Exercise passage:
*** Block opens ***
“You’re Good. Laugh at Your Rejections (Happy 5th Birthday Blog)” by Joan Y. Edwards FREE GIVEAWAY Chance. (Details after blog post)
This is the #3 in Series – Famous Writers Recovered from Rejection, So Can You. The series tells you about authors who made it, even though publishers rejected them. You can make it, too.
Gotham Writers Workshop gives you three tips for coping with rejection:
- Laugh at your rejections.
- Learn from your rejections.
- Always have a new project underway, something that will give you hope no matter how many rejections come your way for the previous project.
You may take some consolation in knowing the rejection history of the following writers and works:
Edgar Allen Poe According to One Hundred Rejections.com, Harpers rejected “Folio Club Tales with the following note: “Readers in this country have a decided and strong preference for works (especially fiction) in which a single and connected story occupies the whole volume, or a number of volumes, as the case may be.” Poe kept trying and the next year this same publisher accepted his book for publication.
E. E. Cummings (e.e. cummings, Edward Estlin Cummings) wrote The Enormous Room and was unable to find a publisher. Cummings self-published much of his work and struggled financially. In the 1940s and 1950s, his style of writing became popular and he gave live readings before full houses.
Emily Dickinson When she was living, Emily Dickinson had 12 poems published after her publishers changed her wording to match the “accepted rhyming patterns of the day.” All the rest were rejected. Sadly, no one recognized Emily Dickinson’s genius during her lifetime. After her death, her sister found her poems and her first collection was published in 1890.
Emily Giffin wrote bestselling novels Something Borrowed and Something Blue. She had what Emily called a mean agent who just wrote a one-line, they all rejected it. They referred to eight New York city Publishers to whom the agent submitted . Her books, Something Borrowed and Something Blue were made into movies. Interview on Today.com: http://www.today.com/video/today/37130156#37130156
Ernest Hemingway didn’t like his publisher, Boni & Liveright. He purposely wrote a script he knew they would reject called “The Torrents of Spring.” As Heminway planned, Horace Liveright turned him down which broke his contract. Liveright said, “It would be in rotten taste to publish “The Torrents of Spring.” Then, Ernest found Scribner, who published all of his books and every book became a bestseller. Here are three: The Sun Also Rises, For Whom the Bell Tolls, and A Farewell to Arms.
Frank Herbert wrote the Science Fiction book, Dune, after spending time in Florence, Oregon in 1953 to do a magazine article about a United States Department of Agriculture project to stabilize the dunes by planting beach grass. It changed the ecology of the dune areas and was very controversial. This inspired the setting for what Herbert called his “messiah story.”
By 1963, his agent submitted Dune for publication.Two years and 22 rejections later, a publisher accepted it. In the next 21 years, he published six Dune books, over thirty fiction and non-fiction books, and many magazine articles.
F. Scott Fitzgerald wrote The Great Gatsby. He received one big rejection that stated, “You’d have a decent book if you’d get rid of that Gatsby character.”
Fitzgerald wrote a letter giving advice to a new writer. Every writer can learn from the wisdom of his words.
*** Block closes ***
[Saved data entries]
*** Block opens ***
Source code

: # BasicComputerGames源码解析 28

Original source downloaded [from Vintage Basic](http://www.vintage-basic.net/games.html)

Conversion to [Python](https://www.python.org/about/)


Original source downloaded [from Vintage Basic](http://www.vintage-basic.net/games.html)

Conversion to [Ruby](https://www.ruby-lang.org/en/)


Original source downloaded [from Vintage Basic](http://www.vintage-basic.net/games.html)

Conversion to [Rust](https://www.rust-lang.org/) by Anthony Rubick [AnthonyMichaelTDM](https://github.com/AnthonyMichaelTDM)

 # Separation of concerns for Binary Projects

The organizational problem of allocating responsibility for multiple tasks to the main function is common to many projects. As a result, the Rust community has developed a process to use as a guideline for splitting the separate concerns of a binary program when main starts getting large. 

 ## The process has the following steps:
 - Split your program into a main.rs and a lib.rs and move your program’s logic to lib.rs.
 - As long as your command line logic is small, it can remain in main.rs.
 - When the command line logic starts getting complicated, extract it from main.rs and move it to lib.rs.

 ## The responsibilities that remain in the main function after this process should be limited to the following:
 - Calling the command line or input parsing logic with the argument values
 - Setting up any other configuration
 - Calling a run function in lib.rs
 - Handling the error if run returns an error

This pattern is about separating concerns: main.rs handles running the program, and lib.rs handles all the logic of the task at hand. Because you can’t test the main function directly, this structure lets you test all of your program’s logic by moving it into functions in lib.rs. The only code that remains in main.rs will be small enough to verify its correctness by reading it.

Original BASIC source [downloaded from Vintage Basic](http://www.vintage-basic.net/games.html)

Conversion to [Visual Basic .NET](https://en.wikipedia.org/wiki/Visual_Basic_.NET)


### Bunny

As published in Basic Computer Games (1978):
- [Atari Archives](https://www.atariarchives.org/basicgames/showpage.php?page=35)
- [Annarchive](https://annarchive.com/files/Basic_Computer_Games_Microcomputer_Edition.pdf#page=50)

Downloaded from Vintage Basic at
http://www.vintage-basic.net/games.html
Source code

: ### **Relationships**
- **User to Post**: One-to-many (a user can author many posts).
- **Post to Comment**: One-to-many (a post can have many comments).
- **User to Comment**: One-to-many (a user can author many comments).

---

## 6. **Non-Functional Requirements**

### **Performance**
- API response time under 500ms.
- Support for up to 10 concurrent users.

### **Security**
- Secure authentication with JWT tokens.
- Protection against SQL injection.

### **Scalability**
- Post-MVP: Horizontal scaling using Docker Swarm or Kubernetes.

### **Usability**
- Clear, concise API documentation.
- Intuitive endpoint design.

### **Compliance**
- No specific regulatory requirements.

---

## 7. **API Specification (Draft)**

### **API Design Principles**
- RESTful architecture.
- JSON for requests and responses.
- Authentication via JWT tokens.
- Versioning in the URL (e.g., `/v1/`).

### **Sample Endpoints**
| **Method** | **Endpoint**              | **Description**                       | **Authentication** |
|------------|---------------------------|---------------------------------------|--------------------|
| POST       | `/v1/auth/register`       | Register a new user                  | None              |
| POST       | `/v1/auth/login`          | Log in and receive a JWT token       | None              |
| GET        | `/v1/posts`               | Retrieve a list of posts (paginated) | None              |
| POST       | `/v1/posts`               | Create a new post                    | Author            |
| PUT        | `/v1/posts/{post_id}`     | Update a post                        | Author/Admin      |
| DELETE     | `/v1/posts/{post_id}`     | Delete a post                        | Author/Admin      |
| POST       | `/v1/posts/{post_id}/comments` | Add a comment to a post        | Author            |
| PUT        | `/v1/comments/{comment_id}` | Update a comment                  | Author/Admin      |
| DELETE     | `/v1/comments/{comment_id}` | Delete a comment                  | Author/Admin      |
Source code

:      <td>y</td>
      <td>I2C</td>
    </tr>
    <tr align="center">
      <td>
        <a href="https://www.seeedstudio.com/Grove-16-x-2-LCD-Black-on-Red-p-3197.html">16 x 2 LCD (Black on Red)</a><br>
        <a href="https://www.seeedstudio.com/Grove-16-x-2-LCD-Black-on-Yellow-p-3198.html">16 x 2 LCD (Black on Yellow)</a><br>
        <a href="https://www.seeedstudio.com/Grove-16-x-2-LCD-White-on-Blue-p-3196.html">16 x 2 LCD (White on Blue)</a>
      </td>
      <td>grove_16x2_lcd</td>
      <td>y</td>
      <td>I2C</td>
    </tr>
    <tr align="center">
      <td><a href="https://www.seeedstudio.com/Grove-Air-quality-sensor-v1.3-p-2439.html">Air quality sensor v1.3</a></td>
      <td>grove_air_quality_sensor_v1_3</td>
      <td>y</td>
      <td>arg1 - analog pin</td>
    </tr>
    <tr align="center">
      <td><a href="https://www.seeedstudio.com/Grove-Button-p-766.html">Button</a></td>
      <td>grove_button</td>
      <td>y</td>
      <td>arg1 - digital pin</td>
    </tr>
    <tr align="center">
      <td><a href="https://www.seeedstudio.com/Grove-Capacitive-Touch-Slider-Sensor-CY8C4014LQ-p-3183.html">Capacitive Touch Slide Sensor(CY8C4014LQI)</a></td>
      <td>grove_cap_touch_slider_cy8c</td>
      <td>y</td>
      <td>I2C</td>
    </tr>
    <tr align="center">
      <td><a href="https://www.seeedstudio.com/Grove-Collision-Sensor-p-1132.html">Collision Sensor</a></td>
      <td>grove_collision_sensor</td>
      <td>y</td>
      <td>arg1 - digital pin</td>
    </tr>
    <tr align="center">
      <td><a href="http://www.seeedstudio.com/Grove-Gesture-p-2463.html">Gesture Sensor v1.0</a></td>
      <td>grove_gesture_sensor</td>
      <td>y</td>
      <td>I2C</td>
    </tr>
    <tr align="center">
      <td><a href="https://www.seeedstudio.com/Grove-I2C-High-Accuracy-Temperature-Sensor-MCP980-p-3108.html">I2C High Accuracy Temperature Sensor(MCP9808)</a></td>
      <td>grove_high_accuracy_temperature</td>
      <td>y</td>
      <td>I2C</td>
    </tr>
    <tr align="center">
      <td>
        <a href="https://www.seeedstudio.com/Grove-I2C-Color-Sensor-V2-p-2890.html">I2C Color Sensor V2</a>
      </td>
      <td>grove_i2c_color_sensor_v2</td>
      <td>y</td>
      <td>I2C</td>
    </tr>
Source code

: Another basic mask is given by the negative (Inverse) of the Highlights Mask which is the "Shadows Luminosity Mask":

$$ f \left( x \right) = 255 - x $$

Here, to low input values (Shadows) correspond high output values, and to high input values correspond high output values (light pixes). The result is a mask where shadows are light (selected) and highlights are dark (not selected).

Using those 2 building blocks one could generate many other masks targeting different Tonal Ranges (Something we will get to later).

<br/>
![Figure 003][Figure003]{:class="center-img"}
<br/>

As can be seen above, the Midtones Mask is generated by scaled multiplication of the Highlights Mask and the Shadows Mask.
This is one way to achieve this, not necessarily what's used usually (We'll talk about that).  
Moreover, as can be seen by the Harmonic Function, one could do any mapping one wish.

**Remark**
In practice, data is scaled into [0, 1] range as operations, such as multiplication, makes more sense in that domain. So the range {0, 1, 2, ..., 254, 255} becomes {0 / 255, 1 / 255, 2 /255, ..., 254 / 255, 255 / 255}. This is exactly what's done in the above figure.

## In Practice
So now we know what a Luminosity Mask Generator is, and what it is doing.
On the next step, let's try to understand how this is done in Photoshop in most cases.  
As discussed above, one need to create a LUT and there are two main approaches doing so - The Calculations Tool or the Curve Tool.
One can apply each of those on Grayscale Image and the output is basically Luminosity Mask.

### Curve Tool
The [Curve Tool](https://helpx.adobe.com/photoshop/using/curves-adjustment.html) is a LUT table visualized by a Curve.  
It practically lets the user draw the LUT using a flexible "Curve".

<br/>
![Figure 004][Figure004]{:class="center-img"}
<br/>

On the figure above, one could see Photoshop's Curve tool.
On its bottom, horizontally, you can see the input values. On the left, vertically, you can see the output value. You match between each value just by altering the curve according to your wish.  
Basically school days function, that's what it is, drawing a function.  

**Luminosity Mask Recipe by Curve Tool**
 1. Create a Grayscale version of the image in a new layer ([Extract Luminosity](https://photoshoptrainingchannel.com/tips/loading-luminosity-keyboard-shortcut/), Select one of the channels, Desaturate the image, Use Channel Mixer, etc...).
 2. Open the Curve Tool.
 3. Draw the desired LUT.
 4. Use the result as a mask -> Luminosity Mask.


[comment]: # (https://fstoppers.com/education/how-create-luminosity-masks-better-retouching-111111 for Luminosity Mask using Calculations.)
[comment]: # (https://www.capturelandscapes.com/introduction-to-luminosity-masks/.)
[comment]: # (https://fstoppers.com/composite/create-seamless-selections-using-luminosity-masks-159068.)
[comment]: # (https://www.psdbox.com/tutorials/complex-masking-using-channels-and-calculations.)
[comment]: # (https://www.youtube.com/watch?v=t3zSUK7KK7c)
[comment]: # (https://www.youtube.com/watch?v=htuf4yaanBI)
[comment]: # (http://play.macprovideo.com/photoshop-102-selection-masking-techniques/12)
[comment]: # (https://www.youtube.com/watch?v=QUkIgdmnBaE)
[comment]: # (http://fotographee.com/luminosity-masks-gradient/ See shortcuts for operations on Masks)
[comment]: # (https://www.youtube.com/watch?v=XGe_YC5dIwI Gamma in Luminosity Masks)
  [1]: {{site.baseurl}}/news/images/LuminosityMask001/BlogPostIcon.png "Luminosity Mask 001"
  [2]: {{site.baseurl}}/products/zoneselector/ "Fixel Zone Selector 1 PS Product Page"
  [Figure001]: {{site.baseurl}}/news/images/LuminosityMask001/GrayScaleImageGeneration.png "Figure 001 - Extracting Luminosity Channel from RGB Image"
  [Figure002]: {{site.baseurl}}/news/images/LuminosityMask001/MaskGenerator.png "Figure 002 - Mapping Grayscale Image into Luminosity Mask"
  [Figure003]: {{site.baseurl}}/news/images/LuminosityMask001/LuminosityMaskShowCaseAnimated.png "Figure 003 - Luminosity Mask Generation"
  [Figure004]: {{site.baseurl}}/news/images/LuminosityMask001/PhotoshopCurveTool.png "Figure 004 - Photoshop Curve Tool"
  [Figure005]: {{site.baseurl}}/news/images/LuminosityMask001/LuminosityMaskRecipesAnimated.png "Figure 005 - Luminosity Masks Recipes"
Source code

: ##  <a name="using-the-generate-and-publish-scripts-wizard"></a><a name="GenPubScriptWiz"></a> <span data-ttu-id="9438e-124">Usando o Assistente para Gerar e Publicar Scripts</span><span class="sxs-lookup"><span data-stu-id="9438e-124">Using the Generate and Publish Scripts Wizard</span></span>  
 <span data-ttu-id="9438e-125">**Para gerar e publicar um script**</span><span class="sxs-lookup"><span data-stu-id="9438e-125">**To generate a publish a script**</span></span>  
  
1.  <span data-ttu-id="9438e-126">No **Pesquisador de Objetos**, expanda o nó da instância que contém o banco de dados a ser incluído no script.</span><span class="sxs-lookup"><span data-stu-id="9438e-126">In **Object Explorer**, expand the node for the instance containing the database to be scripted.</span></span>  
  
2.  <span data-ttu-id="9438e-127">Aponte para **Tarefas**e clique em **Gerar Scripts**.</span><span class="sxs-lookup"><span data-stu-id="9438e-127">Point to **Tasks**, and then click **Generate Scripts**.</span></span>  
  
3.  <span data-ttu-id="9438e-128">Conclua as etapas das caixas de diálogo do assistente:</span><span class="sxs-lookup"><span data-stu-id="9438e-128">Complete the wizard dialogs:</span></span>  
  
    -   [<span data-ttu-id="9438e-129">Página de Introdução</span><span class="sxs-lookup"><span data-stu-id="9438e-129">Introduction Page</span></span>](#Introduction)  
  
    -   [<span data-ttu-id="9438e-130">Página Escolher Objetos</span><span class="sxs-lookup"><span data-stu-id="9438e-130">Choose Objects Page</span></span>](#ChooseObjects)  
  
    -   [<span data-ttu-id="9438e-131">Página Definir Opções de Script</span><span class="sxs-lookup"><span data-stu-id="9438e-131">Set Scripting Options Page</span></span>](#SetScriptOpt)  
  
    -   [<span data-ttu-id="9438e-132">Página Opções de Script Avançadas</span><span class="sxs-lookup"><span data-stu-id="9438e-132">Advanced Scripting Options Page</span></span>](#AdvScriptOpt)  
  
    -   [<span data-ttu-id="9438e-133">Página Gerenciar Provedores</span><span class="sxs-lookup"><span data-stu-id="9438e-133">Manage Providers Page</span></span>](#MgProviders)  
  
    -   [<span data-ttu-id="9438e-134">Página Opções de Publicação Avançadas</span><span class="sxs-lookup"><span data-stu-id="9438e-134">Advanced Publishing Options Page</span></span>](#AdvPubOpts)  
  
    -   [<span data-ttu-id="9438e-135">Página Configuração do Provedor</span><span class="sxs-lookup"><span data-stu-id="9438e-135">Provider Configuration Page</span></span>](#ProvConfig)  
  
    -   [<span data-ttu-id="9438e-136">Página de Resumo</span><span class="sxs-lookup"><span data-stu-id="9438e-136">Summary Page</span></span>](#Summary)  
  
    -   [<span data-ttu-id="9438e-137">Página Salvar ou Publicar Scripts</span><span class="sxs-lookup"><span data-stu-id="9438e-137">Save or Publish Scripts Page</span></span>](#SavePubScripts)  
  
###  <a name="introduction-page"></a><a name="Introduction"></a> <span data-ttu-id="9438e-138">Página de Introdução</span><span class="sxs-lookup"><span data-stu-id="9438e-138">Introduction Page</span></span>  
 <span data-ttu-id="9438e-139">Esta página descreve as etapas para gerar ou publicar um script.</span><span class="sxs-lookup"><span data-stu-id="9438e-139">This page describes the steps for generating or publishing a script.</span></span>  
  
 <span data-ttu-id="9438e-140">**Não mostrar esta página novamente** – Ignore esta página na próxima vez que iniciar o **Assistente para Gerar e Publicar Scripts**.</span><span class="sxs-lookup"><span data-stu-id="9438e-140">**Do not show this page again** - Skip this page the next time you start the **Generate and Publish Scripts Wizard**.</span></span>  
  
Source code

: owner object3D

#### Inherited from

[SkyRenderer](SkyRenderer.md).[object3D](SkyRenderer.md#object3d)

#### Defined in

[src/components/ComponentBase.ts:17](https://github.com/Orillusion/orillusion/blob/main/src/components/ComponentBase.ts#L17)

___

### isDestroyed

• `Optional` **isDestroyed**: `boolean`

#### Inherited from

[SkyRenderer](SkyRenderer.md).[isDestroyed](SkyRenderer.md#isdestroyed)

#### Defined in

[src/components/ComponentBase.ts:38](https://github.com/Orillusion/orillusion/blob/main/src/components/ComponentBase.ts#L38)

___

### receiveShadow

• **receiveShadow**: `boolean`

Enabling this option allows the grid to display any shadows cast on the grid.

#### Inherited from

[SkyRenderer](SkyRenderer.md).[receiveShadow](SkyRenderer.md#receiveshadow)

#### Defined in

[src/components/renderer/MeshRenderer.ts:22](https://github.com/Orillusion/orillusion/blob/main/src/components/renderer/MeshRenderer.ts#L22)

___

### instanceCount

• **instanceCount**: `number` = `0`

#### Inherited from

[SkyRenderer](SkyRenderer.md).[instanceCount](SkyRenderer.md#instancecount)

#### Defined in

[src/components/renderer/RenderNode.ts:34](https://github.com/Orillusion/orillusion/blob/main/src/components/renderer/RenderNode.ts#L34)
*** Block closes ***
Problems and tasks:
[a] How many rejections did Dune receive before a publisher accepted it, according to the blog post?
[b] Name every writer whose rejection history the blog post recounts.
The listing has no connection to the blog post.

Answers for each item:
[a] Dune received 22 rejections over two years before a publisher accepted it.

[b] Edgar Allen Poe, E. E. Cummings, Emily Dickinson, Emily Giffin, Ernest Hemingway, Frank Herbert, F. Scott Fitzgerald